__Excerpt__:
Falconer School is a secondary school catering to students with special needs (primarily learning disabilities or those diagnosed with social, emotional and mental health - SEMH difficulties). Falconer is situated in Hertfordshire and provides day education for pupils that attend. The school was founded in 1974, in Bushey, Hertfordshire.

Education
Falconer provides students with a range of qualifications up to GCSE-level, through a mix of both academic and vocational work. Each student has a personal say on the qualification subjects that they participate in. As of present, Falconer school offers a total of 25 qualifications which are available to students:
 English Literature
 English Language
 English (mixed)
 Mathematics (both foundation and higher)
 Science (only 'single' science is currently available at Falconer School, while changes are being made to ensure that they are able to provide students with further qualifications in science if the student needs require so)

__Action item 1__: In what year was the school in the Falconer School description founded?
__Action item 2__: Replace "Mathematics" with "Maths" in the stretch of the Falconer School description from "Mathematics (both foundation" through "needs require so)".

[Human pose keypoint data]
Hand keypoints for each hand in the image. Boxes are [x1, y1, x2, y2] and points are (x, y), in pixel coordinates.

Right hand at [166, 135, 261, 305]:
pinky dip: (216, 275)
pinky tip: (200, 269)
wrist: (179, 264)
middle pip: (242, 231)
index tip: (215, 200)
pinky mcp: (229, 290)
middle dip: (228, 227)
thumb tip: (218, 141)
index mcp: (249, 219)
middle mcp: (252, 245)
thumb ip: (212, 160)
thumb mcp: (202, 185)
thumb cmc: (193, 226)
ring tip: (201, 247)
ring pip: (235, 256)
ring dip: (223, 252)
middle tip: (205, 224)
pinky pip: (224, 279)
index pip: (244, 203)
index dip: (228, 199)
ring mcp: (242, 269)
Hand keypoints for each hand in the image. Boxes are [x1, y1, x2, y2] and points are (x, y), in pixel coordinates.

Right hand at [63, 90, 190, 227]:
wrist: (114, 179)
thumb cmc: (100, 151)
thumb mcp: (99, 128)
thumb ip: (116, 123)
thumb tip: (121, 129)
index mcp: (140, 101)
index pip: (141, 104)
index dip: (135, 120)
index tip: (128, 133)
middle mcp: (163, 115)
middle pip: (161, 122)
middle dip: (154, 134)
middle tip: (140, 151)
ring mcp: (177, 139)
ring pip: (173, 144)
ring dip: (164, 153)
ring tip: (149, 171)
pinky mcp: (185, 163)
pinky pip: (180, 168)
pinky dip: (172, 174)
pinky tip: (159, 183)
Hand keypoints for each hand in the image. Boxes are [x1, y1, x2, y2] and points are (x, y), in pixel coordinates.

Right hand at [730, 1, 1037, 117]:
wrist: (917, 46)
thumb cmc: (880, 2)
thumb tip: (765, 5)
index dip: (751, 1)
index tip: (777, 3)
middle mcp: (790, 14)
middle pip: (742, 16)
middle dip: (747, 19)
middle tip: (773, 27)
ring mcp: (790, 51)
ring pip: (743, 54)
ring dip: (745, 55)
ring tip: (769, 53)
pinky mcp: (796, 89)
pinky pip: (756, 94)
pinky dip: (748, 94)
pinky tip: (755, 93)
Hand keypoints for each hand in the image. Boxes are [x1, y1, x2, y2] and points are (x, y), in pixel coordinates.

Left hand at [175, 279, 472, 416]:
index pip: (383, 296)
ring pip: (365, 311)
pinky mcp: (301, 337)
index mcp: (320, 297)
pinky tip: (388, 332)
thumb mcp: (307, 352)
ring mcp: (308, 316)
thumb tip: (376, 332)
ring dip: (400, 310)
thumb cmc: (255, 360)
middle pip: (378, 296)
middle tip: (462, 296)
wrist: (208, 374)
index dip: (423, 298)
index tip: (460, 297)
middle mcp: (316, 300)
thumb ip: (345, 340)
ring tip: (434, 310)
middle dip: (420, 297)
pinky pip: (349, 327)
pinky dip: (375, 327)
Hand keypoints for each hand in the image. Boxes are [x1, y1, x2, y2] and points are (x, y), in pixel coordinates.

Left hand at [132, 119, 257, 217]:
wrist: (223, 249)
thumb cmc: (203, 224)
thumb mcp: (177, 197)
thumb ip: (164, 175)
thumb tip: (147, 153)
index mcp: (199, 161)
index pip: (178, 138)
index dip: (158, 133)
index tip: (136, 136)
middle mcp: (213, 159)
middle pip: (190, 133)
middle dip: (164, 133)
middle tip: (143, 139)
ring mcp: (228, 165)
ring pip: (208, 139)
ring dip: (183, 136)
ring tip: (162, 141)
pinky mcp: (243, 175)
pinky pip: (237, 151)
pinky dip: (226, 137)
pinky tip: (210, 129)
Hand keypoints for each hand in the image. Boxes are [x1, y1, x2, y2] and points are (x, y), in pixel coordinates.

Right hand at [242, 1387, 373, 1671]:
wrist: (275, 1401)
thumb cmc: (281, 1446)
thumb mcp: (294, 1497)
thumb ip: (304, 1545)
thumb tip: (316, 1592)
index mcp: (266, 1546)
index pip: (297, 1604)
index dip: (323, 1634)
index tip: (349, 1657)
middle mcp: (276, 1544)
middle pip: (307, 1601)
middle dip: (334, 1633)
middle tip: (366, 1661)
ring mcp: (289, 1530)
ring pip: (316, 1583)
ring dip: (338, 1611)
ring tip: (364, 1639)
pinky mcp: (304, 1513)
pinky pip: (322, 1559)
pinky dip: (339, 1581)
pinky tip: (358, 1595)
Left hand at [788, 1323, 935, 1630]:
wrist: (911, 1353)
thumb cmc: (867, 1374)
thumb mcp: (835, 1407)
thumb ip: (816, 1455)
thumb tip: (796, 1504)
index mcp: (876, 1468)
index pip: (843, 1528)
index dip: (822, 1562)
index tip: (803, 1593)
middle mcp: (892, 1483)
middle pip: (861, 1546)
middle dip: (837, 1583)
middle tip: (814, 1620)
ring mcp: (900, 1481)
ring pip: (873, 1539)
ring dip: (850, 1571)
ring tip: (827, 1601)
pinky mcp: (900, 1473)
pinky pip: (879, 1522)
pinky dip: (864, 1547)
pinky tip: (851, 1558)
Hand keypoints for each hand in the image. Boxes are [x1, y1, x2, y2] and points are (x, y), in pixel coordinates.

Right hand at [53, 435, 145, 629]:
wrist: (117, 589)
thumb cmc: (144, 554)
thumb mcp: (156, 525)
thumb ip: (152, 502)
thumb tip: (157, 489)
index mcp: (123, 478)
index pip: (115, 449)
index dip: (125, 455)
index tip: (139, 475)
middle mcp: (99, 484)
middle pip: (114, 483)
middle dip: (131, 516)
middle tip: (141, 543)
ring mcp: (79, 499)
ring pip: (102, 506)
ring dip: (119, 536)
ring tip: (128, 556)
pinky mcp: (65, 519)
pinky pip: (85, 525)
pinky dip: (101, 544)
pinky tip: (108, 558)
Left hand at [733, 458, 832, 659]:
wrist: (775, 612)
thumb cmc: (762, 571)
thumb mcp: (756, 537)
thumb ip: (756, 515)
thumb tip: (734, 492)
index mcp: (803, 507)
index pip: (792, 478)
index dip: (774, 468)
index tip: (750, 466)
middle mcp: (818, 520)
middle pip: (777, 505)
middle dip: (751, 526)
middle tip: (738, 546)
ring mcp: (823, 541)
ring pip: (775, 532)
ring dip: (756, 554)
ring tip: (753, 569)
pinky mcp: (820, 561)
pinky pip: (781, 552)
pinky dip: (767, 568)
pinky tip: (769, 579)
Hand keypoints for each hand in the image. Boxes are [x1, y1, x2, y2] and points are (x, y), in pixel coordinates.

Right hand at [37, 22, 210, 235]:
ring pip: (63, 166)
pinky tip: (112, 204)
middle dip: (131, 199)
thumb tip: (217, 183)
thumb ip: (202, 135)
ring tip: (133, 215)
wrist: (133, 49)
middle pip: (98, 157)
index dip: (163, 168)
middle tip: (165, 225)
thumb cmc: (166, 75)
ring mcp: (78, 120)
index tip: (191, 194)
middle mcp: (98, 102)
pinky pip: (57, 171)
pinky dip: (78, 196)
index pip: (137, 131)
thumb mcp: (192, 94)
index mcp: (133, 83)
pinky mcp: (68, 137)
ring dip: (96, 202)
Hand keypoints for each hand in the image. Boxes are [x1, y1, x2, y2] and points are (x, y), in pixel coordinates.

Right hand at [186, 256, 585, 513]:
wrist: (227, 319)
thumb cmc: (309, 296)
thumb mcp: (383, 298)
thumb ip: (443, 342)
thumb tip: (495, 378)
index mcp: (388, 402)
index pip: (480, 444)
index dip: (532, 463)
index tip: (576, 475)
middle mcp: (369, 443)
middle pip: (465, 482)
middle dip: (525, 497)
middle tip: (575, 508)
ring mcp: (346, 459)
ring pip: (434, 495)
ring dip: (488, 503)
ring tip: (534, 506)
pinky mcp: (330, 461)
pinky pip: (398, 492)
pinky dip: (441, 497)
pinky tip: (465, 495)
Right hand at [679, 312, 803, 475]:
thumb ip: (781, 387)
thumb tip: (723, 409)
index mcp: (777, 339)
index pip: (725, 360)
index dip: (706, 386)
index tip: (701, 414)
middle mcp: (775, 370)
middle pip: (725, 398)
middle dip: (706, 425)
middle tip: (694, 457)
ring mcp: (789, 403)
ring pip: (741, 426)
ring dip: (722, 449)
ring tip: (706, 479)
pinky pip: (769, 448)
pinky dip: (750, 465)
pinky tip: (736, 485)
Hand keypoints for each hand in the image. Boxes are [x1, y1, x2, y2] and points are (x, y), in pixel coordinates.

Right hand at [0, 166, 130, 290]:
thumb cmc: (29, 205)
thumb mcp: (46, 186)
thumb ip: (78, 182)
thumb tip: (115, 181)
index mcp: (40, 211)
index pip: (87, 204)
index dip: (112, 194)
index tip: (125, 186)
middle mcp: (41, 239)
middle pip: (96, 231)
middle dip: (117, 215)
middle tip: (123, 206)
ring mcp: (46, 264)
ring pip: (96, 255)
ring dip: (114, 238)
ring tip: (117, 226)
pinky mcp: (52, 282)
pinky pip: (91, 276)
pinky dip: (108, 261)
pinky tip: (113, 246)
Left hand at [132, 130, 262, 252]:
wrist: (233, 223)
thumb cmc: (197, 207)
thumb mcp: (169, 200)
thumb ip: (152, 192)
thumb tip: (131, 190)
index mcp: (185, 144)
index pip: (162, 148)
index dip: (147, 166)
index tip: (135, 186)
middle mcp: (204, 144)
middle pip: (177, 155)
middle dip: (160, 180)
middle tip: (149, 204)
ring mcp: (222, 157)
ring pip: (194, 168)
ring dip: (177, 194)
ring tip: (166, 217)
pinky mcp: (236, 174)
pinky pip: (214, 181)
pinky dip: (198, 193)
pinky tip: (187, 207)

__Solution 1__: 1974

__Solution 2__:
Maths (both foundation and higher)
 Science (only 'single' science is currently available at Falconer School, while changes are being made to ensure that they are able to provide students with further qualifications in science if the student needs require so)